- Theatrical release poster
- Directed by: Karan Guliani
- Screenplay by: Naresh Kathooria
- Produced by: Sumit Dutt Anupama Katkar Eara Dutt Abbiy Obheroii (Executive Producer)
- Starring: Gippy Grewal Sargun Mehta Rajpal Yadav
- Cinematography: Manoj Soni
- Edited by: Rohit Dhiman
- Music by: Jatinder Shah
- Production company: Leostride Entertainment
- Distributed by: Omjee Group
- Release date: 24 May 2019;
- Country: India
- Language: Punjabi

= Chandigarh Amritsar Chandigarh =

2019 Indian Punjabi-language romantic comedy film

Chandigarh Amritsar Chandigarh is a 2019 Indian-Punjabi romantic comedy film written by Naresh Kathooria and directed by Karan Guliani.
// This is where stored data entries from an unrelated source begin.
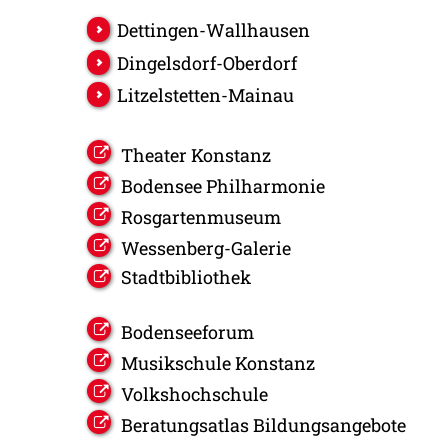
Dettingen-Wallhausen
Dingelsdorf-Oberdorf
Litzelstetten-Mainau
Theater Konstanz
Bodensee Philharmonie
Rosgartenmuseum
Wessenberg-Galerie
Stadtbibliothek
Bodenseeforum
Musikschule Konstanz
Volkshochschule
Beratungsatlas Bildungsangebote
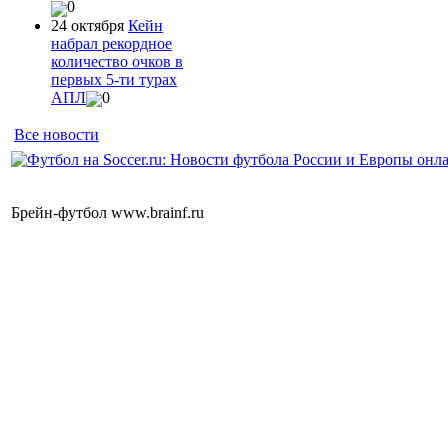
0
24 октября
Кейн
набрал рекордное
количество очков в
первых 5-ти турах
АПЛ
0
Все новости
Брейн-футбол www.brainf.ru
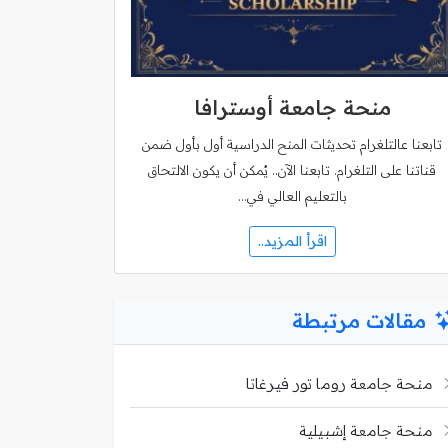
منحة جامعة أوسترافا
تابعنا عالتلغرام تحديثات المنح الدراسية أول بأول ضمن
قناتنا على التلغرام. تابعنا الآن.. يُمكن أن يكون الالتحاق
بالتعليم العالي في…
اقرأ المزيد..
مقالات مرتبطة
منحة جامعة روما تور فيرغاتا
منحة جامعة إشبيلية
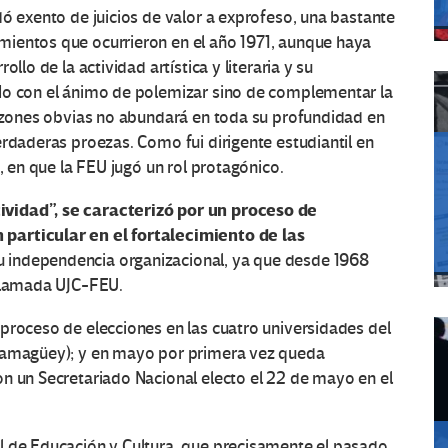
dó exento de juicios de valor a exprofeso, una bastante
ientos que ocurrieron en el año 1971, aunque haya
llo de la actividad artística y literaria y su
No con el ánimo de polemizar sino de complementar la
razones obvias no abundará en toda su profundidad en
erdaderas proezas. Como fui dirigente estudiantil en
, en que la FEU jugó un rol protagónico.
vidad”, se caracterizó por un proceso de
particular en el fortalecimiento de las
 independencia organizacional, ya que desde 1968
 llamada UJC-FEU.
proceso de elecciones en las cuatro universidades del
 Camagüey); y en mayo por primera vez queda
n un Secretariado Nacional electo el 22 de mayo en el
l de Educación y Cultura, que precisamente el pasado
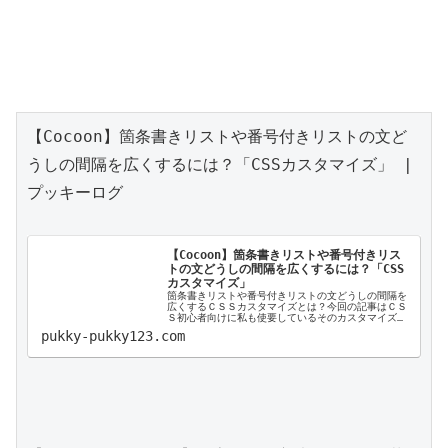
【Cocoon】箇条書きリストや番号付きリストの文ど
うしの間隔を広くするには？「CSSカスタマイズ」 | 
プッキーログ

【Cocoon】箇条書きリストや番号付きリス
トの文どうしの間隔を広くするには？「CSS
カスタマイズ」
箇条書きリストや番号付きリストの文どうしの間隔を
広くするＣＳＳカスタマイズとは？今回の記事はＣＳ
Ｓ初心者向けに私も使要しているそのカスタマイズコ
ードを紹介。サラっと理解したい方、ご一読くださ
pukky-pukky123.com
い。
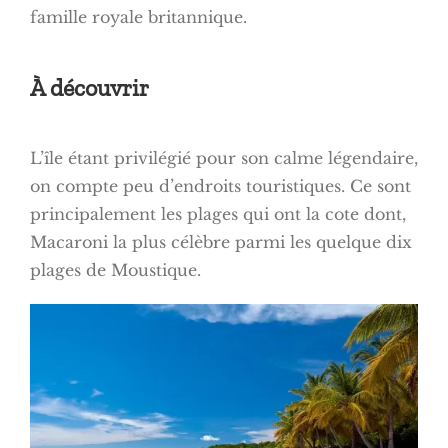
famille royale britannique.
À découvrir
L’île étant privilégié pour son calme légendaire,
on compte peu d’endroits touristiques. Ce sont
principalement les plages qui ont la cote dont,
Macaroni la plus célèbre parmi les quelque dix
plages de Moustique.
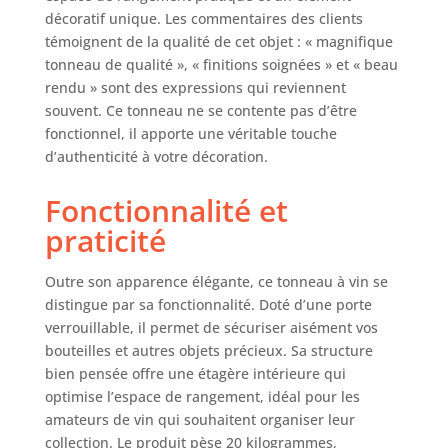
pour une nouvelle
décoratif unique. Les commentaires des clients
maison ou une
témoignent de la qualité de cet objet : « magnifique
nouvelle propriété
tonneau de qualité », « finitions soignées » et « beau
dans le pays, un
rendu » sont des expressions qui reviennent
meuble de bar
souvent. Ce tonneau ne se contente pas d’être
pratique et
fonctionnel, il apporte une véritable touche
moderne pour vos
d’authenticité à votre décoration.
vins et autres
boissons
alcoolisées, un
Fonctionnalité et
cadeau unique
praticité
pour les hommes
Notre bar tonneau
Outre son apparence élégante, ce tonneau à vin se
à vin contient
environ 30 à 40
distingue par sa fonctionnalité. Doté d’une porte
bouteilles, il peut
verrouillable, il permet de sécuriser aisément vos
également être
bouteilles et autres objets précieux. Sa structure
utilisé comme
bien pensée offre une étagère intérieure qui
bibliothèque,
optimise l’espace de rangement, idéal pour les
support à vin en
amateurs de vin qui souhaitent organiser leur
bois ou comme
collection. Le produit pèse 20 kilogrammes,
Produced by Sumit Dutt & Dreembook Productions in association with Leostride Entertainment; it stars Gippy Grewal, Sargun Mehta, and Rajpal Yadav in lead roles. It is an official remake of a 2010 Marathi film Mumbai-Pune-Mumbai. The film was released on 24 May 2019.

== Cast ==

- Gippy Grewal as Rajveer
- Sargun Mehta as Reet
- Rajpal Yadav as Murari
- Dilpreet Dhillon as Prince (Reet's boyfriend)

==Soundtrack==

The soundtrack and background score of the film is composed by Jatinder Shah while lyrics are by Maninder Kailey and Ricky Khan. The album was released on 21 May 2019.

Track listing
| No. | Title | Lyrics | Music | Singer(s) | Length |
|---|---|---|---|---|---|
| 1. | "Ambersar De Papad" | Maninder Kailey | Jatinder Shah | Sunidhi Chauhan & Gippy Grewal | 2:59 |
| 2. | "Aaja Billo Katthe Nachiye" | Ricky Khan | Jatinder Shah | Gippy Grewal | 3:25 |
| 3. | "Chal Dila" | Ricky Khan | Jatinder Shah | Ricky Khan | 3:20 |
| 4. | "Beautiful Jatti" | Maninder Kailey | Jatinder Shah | Gippy Grewal | 2:02 |
| 5. | "Rab Ne Milaya" | Ricky Khan | Jatinder Shah | Kamal Khan | 4:13 |
| 6. | "Mattha" | Maninder Kailey | Jatinder Shah | Gippy Grewal | 2:08 |
| Total length: |  |  |  |  | 18:07 |

== Marketing and release ==
Chandigarh Amritsar Chandigarh was released worldwide on 24 May 2019 by Omjee Group.

== Reception ==
- Box office
Chandigarh Amritsar Chandigarh netted ₹51 lakhs on its opening day in India.